Data for review —
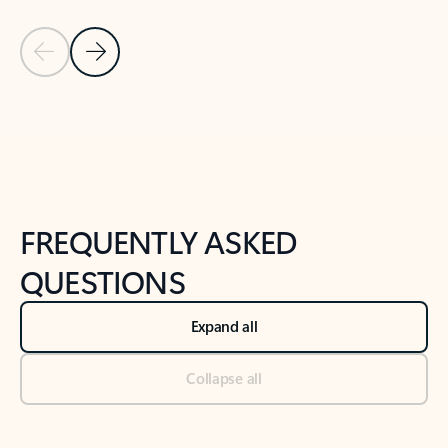
Previous Slide
Next Slide
Back to tabs
Back to NEWS AND TIPS-What's new tab section
FREQUENTLY ASKED
QUESTIONS
Expand all
Collapse all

What the exercise asks — Please repeat the text of the records above word for word, and leave the pictures out of your answer.

Solution to this problem —
Previous Slide
Next Slide
Back to tabs
Back to NEWS AND TIPS-What's new tab section
FREQUENTLY ASKED
QUESTIONS
Expand all
Collapse all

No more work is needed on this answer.